The cassiopeia/tools/fitness_estimator directory contains implementations of fitness estimation algorithms for phylogenetic trees, specifically designed for use with the Cassiopeia library. The main components include an abstract base class FitnessEstimator and a concrete implementation LBIJungle that uses the Lineage Branching Index (LBI) method.

What does it do?

This module provides tools for estimating the fitness of nodes in phylogenetic trees. The main functionality includes:

  1. Defining an interface for fitness estimation algorithms through the abstract FitnessEstimator class.
  2. Implementing the LBI fitness estimator using the jungle package, which calculates fitness based on the branching patterns of the tree.
  3. Converting Cassiopeia trees to Newick format for compatibility with external libraries.
  4. Annotating nodes in the tree with fitness values.

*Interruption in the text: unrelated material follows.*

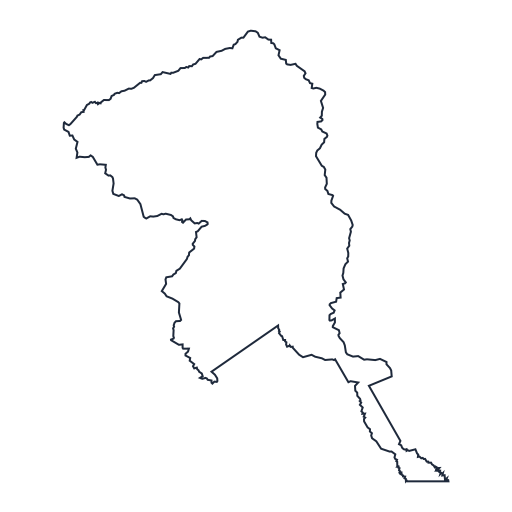 Mocoa, Putumayo, Colombia
{"feature_id": "7082276B56868740164332", "entity_name": "Mocoa", "entity_type": "district", "adm_level": 2, "iso_a3": "COL", "parent_name": "Colombia", "parent_adm1": "Putumayo", "projection": "albers", "projection_center": [-76.661, 1.168], "detail": "fine", "context": "isolated", "style": "outline", "palette": "slate", "viewbox_px": 512, "rotation_deg": 0, "n_neighbors": 0, "source": "geoboundaries", "source_scale": "gbopen_adm2", "svg_char_len": 5999}
<svg xmlns="http://www.w3.org/2000/svg" viewBox="0 0 512 512"><path d="M329.9,320.6L329.4,320.0L329.5,315.2L330.7,314.0L333.7,312.7L334.6,310.4L332.1,308.5L329.6,305.2L329.7,304.3L330.9,303.1L336.1,301.7L336.7,298.1L340.6,297.6L340.3,292.6L344.0,289.5L342.8,284.0L345.1,283.3L345.8,282.4L343.5,279.4L342.5,275.6L343.3,272.9L343.6,268.4L345.4,264.2L348.0,261.6L347.2,258.3L348.2,256.5L348.3,253.0L347.2,248.6L349.3,245.7L349.0,243.0L349.7,240.4L349.1,238.2L350.9,231.7L350.3,229.1L352.3,226.6L352.7,225.0L351.2,220.5L348.1,214.9L344.7,213.7L340.2,209.8L334.1,206.5L331.3,202.9L331.4,200.6L333.1,195.8L332.5,195.1L328.4,194.0L327.4,190.9L325.2,189.0L325.1,187.5L326.8,183.8L326.5,177.7L324.7,175.1L325.3,169.6L323.8,166.9L321.8,165.8L316.0,156.2L316.2,152.8L317.3,150.5L319.9,148.3L321.7,144.6L324.1,142.3L324.4,138.9L326.9,136.9L327.4,135.6L326.6,133.5L322.3,131.5L321.2,129.4L317.9,127.6L317.3,123.9L317.5,121.9L321.2,121.4L322.5,120.0L322.3,118.9L320.2,117.6L321.8,115.7L321.9,111.7L323.1,107.9L320.9,100.9L325.2,94.6L325.1,92.1L323.5,90.6L319.7,88.6L316.3,87.8L313.3,88.5L311.7,88.0L312.3,83.7L310.0,83.1L308.7,80.3L305.8,79.2L304.2,77.8L303.8,75.9L305.5,73.3L304.6,71.3L296.8,65.8L295.5,63.8L290.6,64.9L287.2,64.4L286.2,63.6L285.8,59.9L280.8,58.7L278.5,55.3L279.6,50.2L275.8,48.3L274.3,44.3L273.3,43.3L271.3,43.0L271.1,39.7L268.4,39.6L265.2,37.3L262.5,37.7L259.5,36.7L257.8,32.8L255.6,31.3L250.8,30.7L247.9,31.6L243.4,37.7L241.3,37.7L237.9,39.8L237.5,41.8L235.4,44.1L233.7,44.7L232.4,48.3L229.8,48.0L225.2,48.9L221.6,50.8L216.5,51.9L212.6,56.1L210.1,56.5L209.0,57.8L203.1,57.9L201.2,59.4L199.6,59.0L195.5,63.8L193.1,64.5L191.9,66.2L189.2,66.1L188.3,67.5L186.3,67.0L184.8,68.0L180.5,68.1L178.3,70.8L173.1,72.8L171.3,72.7L170.5,73.9L162.6,72.1L160.8,74.2L154.8,75.1L153.0,78.1L150.1,80.4L148.8,80.4L146.1,81.8L144.3,81.0L142.1,81.2L141.4,82.8L140.1,82.8L133.9,87.8L131.3,88.8L128.8,88.6L124.6,90.7L121.4,91.3L119.1,93.1L117.3,92.8L114.6,93.8L114.0,94.9L111.6,96.0L110.6,98.8L108.9,100.1L103.9,100.0L100.9,102.4L100.6,103.3L98.5,102.7L98.7,103.6L97.9,104.2L97.3,102.9L95.9,103.1L94.9,101.8L92.4,102.8L91.2,102.0L90.0,102.5L89.3,103.7L86.9,105.0L84.1,110.1L83.4,110.1L83.6,111.9L81.3,112.2L79.6,114.6L77.4,115.6L76.9,116.8L70.4,124.1L68.9,125.2L66.1,123.9L64.4,122.3L63.9,122.9L63.6,127.7L64.2,129.6L68.5,131.9L69.8,135.7L72.4,135.5L74.2,139.5L77.5,141.9L75.8,148.7L77.4,152.5L76.6,157.8L79.6,156.7L84.7,157.2L88.8,156.9L90.6,155.4L92.8,156.9L97.4,164.7L99.9,164.3L105.8,164.8L105.4,167.5L106.0,169.8L105.2,173.3L108.5,175.6L110.3,175.4L112.4,177.1L113.0,178.5L113.6,183.5L112.4,190.8L113.3,193.9L118.8,196.0L122.0,194.3L124.1,195.4L124.5,196.9L130.0,198.5L134.7,198.3L137.2,199.6L140.4,204.1L143.7,216.8L145.3,218.0L146.3,218.5L150.2,216.3L153.3,216.6L157.3,216.0L161.6,213.8L163.4,214.3L165.7,213.7L171.0,215.0L173.0,216.4L173.5,218.0L175.9,219.3L179.6,220.2L181.8,219.3L182.4,220.4L182.0,221.9L183.0,222.7L186.0,219.5L189.4,219.3L190.3,218.4L191.2,220.3L194.7,223.4L197.3,223.0L198.7,223.6L201.7,220.9L204.9,221.0L207.5,222.4L207.7,224.0L207.0,224.7L204.9,225.9L201.6,226.7L197.7,231.3L196.0,232.0L196.6,237.3L195.2,239.2L195.0,240.9L192.7,243.8L192.8,244.9L194.4,246.5L194.1,248.6L189.2,252.5L188.9,255.3L187.6,256.7L186.9,259.0L179.8,268.7L176.4,270.8L175.8,273.1L173.4,274.5L172.1,276.3L166.3,277.3L165.5,279.4L166.1,283.9L161.8,291.1L164.8,293.6L166.6,296.3L172.4,298.6L178.4,302.2L179.4,303.5L178.9,312.5L181.1,319.9L180.0,321.0L176.0,321.2L174.5,322.8L173.7,325.3L174.1,326.7L173.1,328.3L173.6,330.2L173.3,336.1L173.9,337.8L173.5,338.6L171.0,339.6L171.1,340.2L178.9,344.8L182.6,344.4L182.6,347.8L183.2,348.7L188.9,348.6L188.0,351.6L185.5,353.8L185.5,355.5L190.2,358.0L189.7,360.7L194.2,364.1L193.0,366.2L194.2,368.4L196.8,367.6L197.2,369.2L198.6,370.4L199.1,371.7L201.8,373.5L202.7,376.2L200.0,377.9L202.3,378.8L205.5,377.9L206.9,378.5L207.7,379.8L211.5,380.5L211.5,382.7L212.4,383.6L214.4,381.6L216.8,381.9L217.4,381.0L217.2,378.3L214.9,374.7L211.5,371.7L278.1,325.5L278.2,328.2L279.2,329.8L278.9,331.0L279.7,331.5L279.0,333.1L281.3,336.0L282.1,336.2L283.3,340.0L285.1,340.0L285.1,341.4L286.4,342.3L286.1,344.5L287.1,346.7L289.0,345.9L289.6,346.2L289.8,345.5L290.8,346.9L292.7,346.7L292.8,347.8L299.1,354.7L303.0,357.2L311.6,354.8L315.1,356.7L321.9,358.3L325.1,360.0L332.2,359.4L334.1,360.1L335.1,359.3L348.4,382.2L350.6,381.2L358.2,382.5L355.0,385.9L355.3,390.7L357.2,392.6L357.3,395.8L360.1,398.9L360.5,400.6L359.8,401.1L361.2,402.6L359.9,404.8L362.7,407.5L361.4,411.3L362.8,412.6L362.4,413.8L365.0,413.6L363.7,416.7L365.2,417.6L364.0,419.0L364.1,421.4L367.6,427.4L370.0,429.2L369.9,431.5L371.9,433.2L371.2,435.5L372.1,438.3L376.3,441.3L381.1,448.7L389.7,451.6L391.5,451.5L395.3,454.3L394.5,457.4L395.2,458.9L397.0,459.8L396.3,461.1L397.2,461.7L397.3,465.8L398.0,466.1L397.3,466.8L398.6,467.0L398.6,467.9L399.5,468.2L399.0,470.3L400.2,471.3L399.4,472.7L400.3,473.9L401.5,472.9L401.8,474.8L403.1,475.5L403.0,476.4L405.1,476.6L404.5,478.3L405.8,478.8L405.9,480.8L406.7,479.7L406.5,481.3L448.4,481.3L448.2,480.1L446.2,480.1L446.8,478.3L445.0,479.8L444.6,475.2L442.3,475.5L442.9,473.1L442.3,473.7L441.4,472.9L440.4,473.9L440.7,472.8L439.7,472.1L440.1,470.6L439.3,470.5L438.8,471.5L438.1,470.8L436.5,470.7L437.5,469.9L437.1,469.0L438.4,469.0L439.3,468.0L437.0,468.1L436.3,468.7L436.6,467.2L435.4,466.5L434.7,467.2L433.7,465.5L431.9,464.3L431.1,462.7L428.4,462.7L428.2,461.6L426.7,461.6L425.1,458.9L423.7,459.0L422.7,457.9L421.3,458.3L419.4,456.5L417.9,456.9L418.2,454.5L417.1,453.5L415.4,449.3L409.2,450.9L407.7,450.2L406.6,450.8L406.5,449.2L405.2,449.6L403.7,449.2L402.1,447.7L401.2,445.3L399.0,444.2L400.4,440.9L368.9,385.8L391.7,376.4L391.2,370.5L390.0,368.1L386.5,364.3L386.5,362.0L380.0,358.9L375.3,360.1L367.0,359.3L364.1,359.7L358.2,356.1L353.0,356.6L347.3,354.3L345.9,352.4L344.8,345.4L343.6,342.2L339.8,338.1L338.6,336.0L338.4,334.9L339.6,333.2L338.9,330.2L332.8,327.2L332.8,326.1L334.9,322.5L334.9,318.5L331.6,320.4L329.9,320.6Z" fill="none" stroke="#1e293b" stroke-width="2"/></svg>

The fitness estimation process helps in understanding the evolutionary dynamics of the sequences represented in the phylogenetic tree, with higher fitness values indicating potentially more successful or rapidly evolving lineages.

Entry points

The main entry points for using this module are:

  1. FitnessEstimator: An abstract base class that defines the interface for all fitness estimation algorithms in Cassiopeia.
  2. LBIJungle: A concrete implementation of the FitnessEstimator class that uses the Lineage Branching Index method for fitness estimation.

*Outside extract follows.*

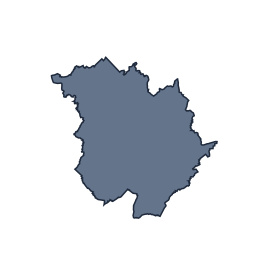 outline of Mueang Ratchaburi, Ratchaburi, Thailand, rotated 51°
{"feature_id": "78962969B80351946153843", "entity_name": "Mueang Ratchaburi", "entity_type": "district", "adm_level": 2, "iso_a3": "THA", "parent_name": "Thailand", "parent_adm1": "Ratchaburi", "projection": "equal_earth", "projection_center": [99.739, 13.545], "detail": "fine", "context": "isolated", "style": "filled", "palette": "slate", "viewbox_px": 256, "rotation_deg": 51, "n_neighbors": 0, "source": "geoboundaries", "source_scale": "gbopen_adm2", "svg_char_len": 5809}
<svg xmlns="http://www.w3.org/2000/svg" viewBox="0 0 256 256"><g transform="rotate(51 128 128)"><path d="M216.8,158.7L213.1,150.3L212.4,147.5L211.8,147.1L210.1,147.0L209.3,146.3L209.5,141.8L208.9,140.5L208.0,139.6L207.5,137.5L207.5,135.5L206.8,134.5L207.4,133.5L206.7,132.7L207.7,131.7L207.4,131.0L206.6,130.6L208.0,129.7L207.5,128.7L207.4,127.6L207.9,126.7L208.8,126.7L208.9,124.3L209.7,123.4L210.1,121.5L209.9,119.9L210.2,119.4L210.0,118.9L210.5,117.8L211.0,117.7L211.1,116.5L210.1,115.5L209.8,114.6L209.4,114.5L208.8,115.1L208.3,114.6L208.0,113.7L207.2,114.2L207.5,113.5L207.3,112.4L206.7,111.8L206.7,111.1L206.1,111.4L206.0,110.4L205.4,110.1L205.8,109.3L206.4,108.9L206.9,108.0L206.4,106.8L206.5,106.2L205.5,104.6L206.1,101.3L202.8,101.1L201.4,103.5L200.4,103.3L200.5,102.4L200.2,99.3L200.4,99.3L201.0,98.1L201.3,96.2L201.6,95.6L201.4,94.9L199.9,95.4L200.0,94.2L198.2,93.8L198.0,92.7L197.4,92.8L197.5,91.1L197.1,90.9L197.2,89.7L197.3,84.2L200.7,84.2L201.1,82.3L199.5,81.0L197.0,79.7L196.4,78.6L196.6,78.3L195.6,77.4L197.5,74.9L195.7,73.2L196.4,71.8L194.9,70.5L195.8,68.7L194.6,67.4L193.6,68.5L191.2,74.1L191.0,74.9L190.0,76.6L188.9,79.7L187.8,81.2L186.4,81.3L185.0,79.8L182.7,79.1L182.5,78.3L177.1,78.2L176.9,77.4L175.7,77.0L174.4,77.8L173.8,79.1L172.3,79.0L171.6,78.5L171.3,79.2L170.3,79.5L169.6,80.4L169.6,79.4L167.1,79.4L167.0,78.6L165.6,78.3L165.7,77.0L164.3,76.7L164.6,75.6L163.8,75.3L164.1,73.9L163.6,73.7L163.5,74.3L162.5,74.2L162.7,73.3L162.3,73.2L162.3,72.6L161.1,72.5L160.1,71.0L159.8,70.1L160.2,69.0L160.0,68.7L157.4,67.7L155.4,68.4L154.5,68.3L154.0,68.7L153.3,68.7L152.5,70.7L152.0,70.9L151.6,71.7L149.9,71.8L148.3,68.8L145.2,65.2L144.8,63.5L140.8,64.0L138.2,65.1L137.5,65.0L137.1,64.2L136.0,65.1L133.8,64.4L132.7,65.5L132.1,65.6L130.7,64.3L126.2,62.0L124.6,60.5L121.1,58.6L120.9,59.1L121.0,62.3L121.7,62.7L121.8,63.2L122.7,63.6L122.8,64.9L124.2,66.6L123.9,67.8L122.4,68.1L121.1,70.4L120.1,71.0L120.1,74.2L120.4,75.5L119.7,77.4L117.3,78.5L117.4,79.1L119.0,80.0L119.4,80.6L119.3,81.7L118.9,82.7L119.5,84.1L119.3,88.0L116.2,88.9L114.8,88.9L112.5,89.7L111.3,88.1L111.1,88.8L110.4,88.1L108.9,87.7L107.6,86.4L106.8,86.1L104.7,84.2L103.7,81.6L101.2,80.3L101.0,80.5L99.9,80.1L98.7,80.6L98.0,81.9L98.6,82.1L98.3,83.0L95.3,82.3L94.4,84.2L93.0,83.4L92.0,84.5L91.4,83.0L90.7,83.0L89.6,84.1L89.4,85.1L88.4,85.7L86.7,84.2L84.7,84.2L83.0,83.5L83.0,83.2L83.8,82.7L83.9,82.0L83.5,80.7L82.3,80.5L81.9,81.1L81.6,84.1L82.3,84.5L82.5,86.5L82.3,87.2L81.4,88.2L81.3,88.8L84.0,90.8L83.7,93.7L84.3,94.9L84.5,96.8L84.1,97.8L83.5,97.8L83.5,96.9L82.6,96.4L82.4,95.1L81.3,95.3L80.7,94.9L79.3,97.2L79.3,99.3L59.0,100.8L59.1,101.4L59.6,101.6L60.2,104.7L57.8,104.8L58.5,113.3L58.9,115.0L59.4,115.5L59.2,115.8L58.2,115.4L57.8,115.8L57.4,117.5L57.6,118.7L56.7,120.6L54.1,121.5L54.5,123.1L53.9,123.1L53.8,124.1L52.8,124.2L51.2,123.6L50.2,128.0L49.2,127.6L48.8,128.7L47.5,128.7L47.2,130.6L47.4,131.1L47.8,131.3L47.8,131.6L48.2,131.5L48.3,132.8L48.6,132.8L48.5,133.6L49.5,135.4L49.4,136.2L50.3,138.4L50.2,138.6L50.9,139.2L49.8,140.0L49.8,142.5L48.1,145.7L46.7,147.2L46.6,147.8L45.5,147.8L45.3,148.6L44.9,148.6L44.3,147.4L41.4,148.6L40.5,151.9L39.4,153.7L39.2,154.6L41.1,155.7L45.1,157.2L46.1,157.1L49.1,154.6L50.9,151.8L51.7,151.5L52.8,152.1L56.0,155.0L57.5,155.4L58.2,154.6L59.1,154.6L59.5,155.2L59.9,156.7L62.0,157.0L63.3,158.2L64.2,157.7L64.9,156.8L64.5,156.6L64.6,155.8L64.1,155.3L64.3,154.3L64.7,154.2L64.5,153.6L64.6,153.0L66.0,152.1L66.7,152.3L67.5,151.9L68.0,152.2L68.7,151.8L69.3,151.2L68.9,151.0L68.8,149.3L69.9,148.7L70.4,149.2L71.2,149.2L71.2,150.3L72.4,150.9L73.2,152.5L73.0,153.4L73.4,153.0L73.9,152.9L74.2,153.3L74.6,152.9L75.1,153.3L75.2,154.0L75.7,154.0L76.6,151.2L77.3,151.6L77.7,152.4L78.1,151.8L78.5,152.8L79.2,153.0L79.2,153.6L80.0,153.7L79.9,154.7L80.4,154.7L79.9,155.8L80.2,156.2L81.5,155.6L81.6,156.2L82.2,155.7L83.1,156.4L84.3,155.5L84.6,156.3L86.4,156.4L88.6,157.7L89.6,157.8L90.1,158.2L90.6,157.3L92.1,156.4L92.8,157.7L94.5,157.6L94.7,158.8L95.3,159.3L95.0,160.3L95.4,161.6L95.9,162.4L96.3,164.1L96.9,164.4L97.4,166.4L98.2,167.5L98.2,168.9L99.0,169.5L98.1,170.8L98.3,171.4L98.9,172.0L98.6,173.7L99.2,174.1L100.0,173.5L101.8,173.9L104.6,172.7L105.6,171.4L106.8,171.4L107.5,170.8L108.3,170.9L108.9,170.4L109.2,170.7L109.1,171.2L109.5,170.9L110.2,171.4L111.0,171.3L111.3,172.4L111.8,172.0L112.3,173.1L113.0,173.6L112.6,174.0L112.7,174.7L113.8,174.9L115.2,176.1L115.5,177.1L116.1,176.8L116.9,177.8L117.3,179.0L117.6,179.0L117.7,178.2L118.4,178.2L118.8,177.6L119.9,178.2L120.8,179.5L121.3,179.6L121.4,183.3L122.0,183.9L122.4,185.1L123.3,185.7L123.4,186.5L123.7,187.1L124.7,187.5L125.3,188.1L125.3,189.3L126.5,192.3L126.6,195.2L136.1,193.9L136.2,194.8L138.2,194.7L138.0,195.8L139.9,196.0L140.0,196.6L142.7,197.4L142.8,197.0L143.4,196.9L143.5,197.2L145.9,197.3L149.4,197.4L149.8,196.7L151.8,196.4L153.2,196.6L155.8,195.3L156.2,196.9L157.7,196.2L157.9,197.2L160.0,196.6L160.1,196.9L161.6,196.9L161.7,197.3L164.8,196.2L169.3,192.1L170.5,192.6L172.6,195.0L172.5,193.6L173.1,191.0L172.9,190.2L172.6,190.0L173.1,189.9L173.1,189.5L173.0,188.7L172.7,188.4L172.9,187.6L172.6,187.2L173.1,187.2L173.1,186.8L174.0,186.3L174.2,186.7L174.6,186.6L174.9,186.4L174.9,185.9L175.4,185.9L175.9,181.4L175.7,179.2L176.2,179.2L177.1,176.9L175.4,166.7L176.4,166.8L176.4,166.4L177.1,165.8L177.8,166.1L181.9,165.1L184.7,162.5L185.7,163.3L186.4,162.9L188.2,165.2L188.8,166.9L189.7,168.4L191.8,172.5L195.1,175.3L196.7,176.0L199.1,179.0L201.2,180.1L202.3,179.3L202.5,178.4L203.0,178.1L203.1,177.7L203.4,177.7L203.6,177.2L204.2,177.0L204.7,176.5L204.9,175.1L204.5,171.9L205.7,169.0L206.6,167.8L206.8,166.9L208.1,166.3L208.7,164.6L209.7,164.4L210.4,163.9L210.4,163.5L213.1,162.0L213.3,161.4L213.7,161.5L213.8,160.7L214.3,160.5L214.2,160.1L214.5,159.6L214.7,159.8L216.8,158.7Z" fill="#64748b" stroke="#1e293b" stroke-width="1.5"/></g></svg>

Developers can use these classes to estimate fitness for CassiopeiaTree objects, which represent phylogenetic trees in the Cassiopeia library.

Key Files

  1. _FitnessEstimator.py: Defines the abstract FitnessEstimator class and the FitnessEstimatorError exception.
  2. _lbi_jungle.py: Implements the LBIJungle class, which uses the jungle package to estimate fitness using the LBI method.
  3. __init__.py: Serves as the top-level entry point for the module, exposing the main components.

Dependencies

The module relies on several external libraries:

  1. jungle: A wrapper around Neher et al.’s original code for LBI calculations.
  2. networkx: Used for representing and manipulating tree topologies.
  3. numpy: Used for random number generation and array manipulation.
  4. ete3: For phylogenetic tree manipulation and visualization (used in the _jungle subdirectory).
  5. Bio.Phylo: For interfacing with Biopython’s phylogenetic tree representation (used in the _jungle subdirectory).
  6. scipy: For various scientific computing tasks and statistical functions (used in the _jungle subdirectory).
  7. pandas: For data manipulation and analysis (used in the _jungle subdirectory).
  8. matplotlib: For visualization of results and trees (used in the _jungle subdirectory).

Configuration

The main classes use constructor parameters and method arguments for configuration:

  • LBIJungle:

    • random_seed: Optional integer to set the random seed for reproducibility.
  • estimate_fitness method:

    • Takes a CassiopeiaTree object as input and modifies it in place by adding a ‘fitness’ attribute to each node.

Users can adjust these parameters to customize the fitness estimation process for their specific needs in evolutionary studies and population genetics research.

The _jungle subdirectory contains additional classes and functions for more advanced phylogenetic analysis, including:

  • Forest: For managing collections of phylogenetic trees.
  • Tree: For analyzing individual phylogenetic trees.
  • SFS: For calculating and analyzing Site Frequency Spectra.
  • SizeMatchedModel: For statistical modeling based on data size.

These components provide a comprehensive toolkit for in-depth analysis of evolutionary fitness and phylogenetic relationships in biological sequences.